Three more executives have been indicted for their alleged roles in an LCD price-fixing scheme, the U.S. Department of Justice said Tuesday.
The indictment follows recent guilty pleas from four other executives involved in the same conspiracy who agreed to pay tens of thousands of dollars and serve jail time.
The new charges allege that Cheng Yuan Lin, Chunghwa's former chairman and CEO; Wen Jun Cheng, who was assistant vice president of sales and marketing for Chunghwa; and Duk Mo Koo, formerly executive vice president and chief sales officer for LG, tried to harm competition by fixing the price of TFT-LCDs. The panels are used in computer monitors, laptops, TVs and mobile phones.
The DOJ says that the three men met in Taiwan, Korea and the U.S. between 2001 and 2006 to agree on prices to sell their LCD panels. They also worked to conceal the conspiracy and hide their meetings, the DOJ said. Lin and Cheng live in Taiwan and Koo lives in Korea.
Cheng and Koo face penalties of three years in jail and fines of US$350,000, and Lin faces a maximum penalty of 10 years in prison and a fine of $1 million.

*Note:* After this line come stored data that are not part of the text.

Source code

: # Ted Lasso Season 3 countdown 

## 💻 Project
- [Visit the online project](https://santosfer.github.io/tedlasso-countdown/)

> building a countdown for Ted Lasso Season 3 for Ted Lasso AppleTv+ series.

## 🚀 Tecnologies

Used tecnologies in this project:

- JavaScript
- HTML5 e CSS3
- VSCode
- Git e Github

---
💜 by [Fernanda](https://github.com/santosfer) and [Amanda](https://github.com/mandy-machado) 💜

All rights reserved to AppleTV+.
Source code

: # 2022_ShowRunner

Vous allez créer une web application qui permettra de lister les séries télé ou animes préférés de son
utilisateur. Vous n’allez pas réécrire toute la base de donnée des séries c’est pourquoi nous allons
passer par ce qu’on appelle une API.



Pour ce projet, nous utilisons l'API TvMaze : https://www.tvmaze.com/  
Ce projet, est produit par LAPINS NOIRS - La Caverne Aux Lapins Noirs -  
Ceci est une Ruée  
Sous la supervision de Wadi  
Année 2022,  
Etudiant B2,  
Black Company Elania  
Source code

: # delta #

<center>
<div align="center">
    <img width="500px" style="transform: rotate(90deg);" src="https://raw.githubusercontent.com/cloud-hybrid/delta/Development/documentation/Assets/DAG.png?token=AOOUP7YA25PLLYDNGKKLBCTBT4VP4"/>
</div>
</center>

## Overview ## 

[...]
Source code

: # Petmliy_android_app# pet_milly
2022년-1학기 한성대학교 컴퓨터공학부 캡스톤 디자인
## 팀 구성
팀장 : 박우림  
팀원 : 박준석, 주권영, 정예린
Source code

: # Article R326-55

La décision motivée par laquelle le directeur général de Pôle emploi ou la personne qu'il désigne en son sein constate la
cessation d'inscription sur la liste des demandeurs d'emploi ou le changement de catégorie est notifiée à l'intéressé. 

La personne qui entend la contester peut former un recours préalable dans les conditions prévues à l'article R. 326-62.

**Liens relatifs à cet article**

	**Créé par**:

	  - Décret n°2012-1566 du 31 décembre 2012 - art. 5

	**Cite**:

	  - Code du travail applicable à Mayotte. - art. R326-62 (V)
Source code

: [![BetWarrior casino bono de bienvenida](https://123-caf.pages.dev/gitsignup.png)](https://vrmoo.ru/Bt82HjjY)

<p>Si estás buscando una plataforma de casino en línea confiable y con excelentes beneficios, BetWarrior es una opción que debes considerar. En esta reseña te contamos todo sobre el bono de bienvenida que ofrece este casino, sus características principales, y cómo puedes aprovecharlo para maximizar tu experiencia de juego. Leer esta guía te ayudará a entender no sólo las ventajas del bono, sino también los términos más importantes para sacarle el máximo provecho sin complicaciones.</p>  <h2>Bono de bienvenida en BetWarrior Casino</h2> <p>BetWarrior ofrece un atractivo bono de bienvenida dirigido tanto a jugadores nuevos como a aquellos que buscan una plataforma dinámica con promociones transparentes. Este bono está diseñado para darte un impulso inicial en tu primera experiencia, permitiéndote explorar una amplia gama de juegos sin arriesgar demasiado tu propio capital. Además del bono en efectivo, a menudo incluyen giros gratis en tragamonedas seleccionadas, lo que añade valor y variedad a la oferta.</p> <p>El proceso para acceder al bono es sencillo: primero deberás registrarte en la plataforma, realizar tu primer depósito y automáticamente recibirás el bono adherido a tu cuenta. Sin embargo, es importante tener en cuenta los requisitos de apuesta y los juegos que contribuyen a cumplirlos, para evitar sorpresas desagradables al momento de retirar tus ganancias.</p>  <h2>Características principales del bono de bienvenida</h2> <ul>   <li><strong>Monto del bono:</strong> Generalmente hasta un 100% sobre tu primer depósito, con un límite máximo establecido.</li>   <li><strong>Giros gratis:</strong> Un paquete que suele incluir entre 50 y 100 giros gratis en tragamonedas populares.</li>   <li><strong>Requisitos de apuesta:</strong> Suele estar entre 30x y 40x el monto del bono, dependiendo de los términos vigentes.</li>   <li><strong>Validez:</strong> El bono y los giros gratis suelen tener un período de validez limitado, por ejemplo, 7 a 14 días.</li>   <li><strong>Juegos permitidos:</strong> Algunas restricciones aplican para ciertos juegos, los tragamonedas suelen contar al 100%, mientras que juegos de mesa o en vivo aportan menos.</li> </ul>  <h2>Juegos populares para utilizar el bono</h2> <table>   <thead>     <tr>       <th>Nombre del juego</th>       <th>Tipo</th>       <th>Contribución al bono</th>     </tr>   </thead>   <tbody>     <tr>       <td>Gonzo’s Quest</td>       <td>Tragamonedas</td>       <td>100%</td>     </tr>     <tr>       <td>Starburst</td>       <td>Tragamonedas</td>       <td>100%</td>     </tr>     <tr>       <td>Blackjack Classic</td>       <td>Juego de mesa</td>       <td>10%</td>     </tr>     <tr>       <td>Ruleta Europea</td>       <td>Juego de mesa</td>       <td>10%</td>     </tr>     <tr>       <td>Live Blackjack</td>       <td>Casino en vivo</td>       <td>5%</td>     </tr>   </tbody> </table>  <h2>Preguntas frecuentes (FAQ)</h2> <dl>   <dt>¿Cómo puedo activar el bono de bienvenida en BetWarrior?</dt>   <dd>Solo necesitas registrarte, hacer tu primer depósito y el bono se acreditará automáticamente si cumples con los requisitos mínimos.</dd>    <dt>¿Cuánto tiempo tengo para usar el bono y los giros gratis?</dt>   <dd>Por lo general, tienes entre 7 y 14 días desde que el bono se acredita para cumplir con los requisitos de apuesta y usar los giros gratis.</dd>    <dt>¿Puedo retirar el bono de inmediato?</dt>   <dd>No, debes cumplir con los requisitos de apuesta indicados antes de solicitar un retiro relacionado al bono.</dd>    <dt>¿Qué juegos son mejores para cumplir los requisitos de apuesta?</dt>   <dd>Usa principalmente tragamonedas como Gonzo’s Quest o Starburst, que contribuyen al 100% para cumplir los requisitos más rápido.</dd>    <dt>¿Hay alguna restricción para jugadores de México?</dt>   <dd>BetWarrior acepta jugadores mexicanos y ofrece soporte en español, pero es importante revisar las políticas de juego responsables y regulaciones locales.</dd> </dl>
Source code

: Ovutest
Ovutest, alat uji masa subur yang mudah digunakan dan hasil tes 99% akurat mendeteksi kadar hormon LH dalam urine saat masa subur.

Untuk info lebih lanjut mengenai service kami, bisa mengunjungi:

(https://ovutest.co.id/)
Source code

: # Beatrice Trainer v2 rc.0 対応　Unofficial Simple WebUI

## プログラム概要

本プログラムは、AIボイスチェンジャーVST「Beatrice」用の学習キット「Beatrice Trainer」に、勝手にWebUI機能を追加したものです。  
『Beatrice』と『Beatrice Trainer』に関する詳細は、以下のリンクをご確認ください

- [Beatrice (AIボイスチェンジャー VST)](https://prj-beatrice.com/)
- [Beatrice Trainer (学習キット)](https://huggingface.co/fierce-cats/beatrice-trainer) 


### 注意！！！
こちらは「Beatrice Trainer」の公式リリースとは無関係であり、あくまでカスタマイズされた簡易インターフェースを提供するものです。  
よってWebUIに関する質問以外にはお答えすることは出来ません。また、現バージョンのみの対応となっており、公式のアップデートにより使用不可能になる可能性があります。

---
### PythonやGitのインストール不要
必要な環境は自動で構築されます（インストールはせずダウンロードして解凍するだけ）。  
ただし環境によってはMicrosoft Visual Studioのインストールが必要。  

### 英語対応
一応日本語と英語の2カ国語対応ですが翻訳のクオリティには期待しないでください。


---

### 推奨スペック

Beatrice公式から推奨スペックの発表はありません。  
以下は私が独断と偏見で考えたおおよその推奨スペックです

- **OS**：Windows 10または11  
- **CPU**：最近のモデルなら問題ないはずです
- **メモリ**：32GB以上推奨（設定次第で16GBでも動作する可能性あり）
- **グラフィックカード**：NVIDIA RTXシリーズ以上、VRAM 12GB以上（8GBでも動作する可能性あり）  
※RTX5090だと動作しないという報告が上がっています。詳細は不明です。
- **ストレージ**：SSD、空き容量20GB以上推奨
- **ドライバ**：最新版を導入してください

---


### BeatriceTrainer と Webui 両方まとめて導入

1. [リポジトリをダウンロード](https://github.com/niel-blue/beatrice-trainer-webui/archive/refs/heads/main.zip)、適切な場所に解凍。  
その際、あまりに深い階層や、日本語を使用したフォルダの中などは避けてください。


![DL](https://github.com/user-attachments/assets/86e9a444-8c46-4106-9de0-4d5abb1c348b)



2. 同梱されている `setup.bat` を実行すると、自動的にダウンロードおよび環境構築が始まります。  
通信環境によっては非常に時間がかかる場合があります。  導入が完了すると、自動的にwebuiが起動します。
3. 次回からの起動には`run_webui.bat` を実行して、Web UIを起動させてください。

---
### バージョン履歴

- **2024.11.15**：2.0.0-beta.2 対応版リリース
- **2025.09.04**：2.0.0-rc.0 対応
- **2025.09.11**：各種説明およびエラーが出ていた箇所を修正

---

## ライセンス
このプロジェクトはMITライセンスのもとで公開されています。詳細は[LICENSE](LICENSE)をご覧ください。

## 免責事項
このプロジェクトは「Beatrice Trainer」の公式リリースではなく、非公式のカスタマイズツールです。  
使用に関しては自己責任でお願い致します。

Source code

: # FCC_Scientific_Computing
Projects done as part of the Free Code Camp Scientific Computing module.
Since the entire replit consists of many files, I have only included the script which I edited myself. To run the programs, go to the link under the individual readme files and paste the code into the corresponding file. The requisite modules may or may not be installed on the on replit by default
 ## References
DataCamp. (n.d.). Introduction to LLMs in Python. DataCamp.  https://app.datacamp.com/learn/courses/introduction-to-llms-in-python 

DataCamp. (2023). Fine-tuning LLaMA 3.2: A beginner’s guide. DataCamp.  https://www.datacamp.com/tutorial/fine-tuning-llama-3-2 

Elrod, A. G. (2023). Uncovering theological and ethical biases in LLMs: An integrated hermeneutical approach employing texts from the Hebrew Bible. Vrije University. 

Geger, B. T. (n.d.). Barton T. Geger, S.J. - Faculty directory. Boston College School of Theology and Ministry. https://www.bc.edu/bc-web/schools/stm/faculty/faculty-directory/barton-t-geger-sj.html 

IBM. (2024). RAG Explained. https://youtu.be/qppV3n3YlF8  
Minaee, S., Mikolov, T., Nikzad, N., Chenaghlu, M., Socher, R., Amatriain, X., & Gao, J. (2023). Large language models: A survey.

However, those fines could be increased to twice the gains derived from the crime or twice the loss suffered by victims, according to the DOJ.
In January, three executives from Chunghwa and one from LG pled guilty for their roles in the same price-fixing scheme. They've agreed to serve between six and nine months in prison and pay as much as $50,000 in fines.
Their companies are on the hook for more. After a December ruling, LG agreed to pay a $400 million fine and Chunghwa agreed to pay $65 million for their roles. Sharp has also pled guilty and was ordered to pay $120 million in fines.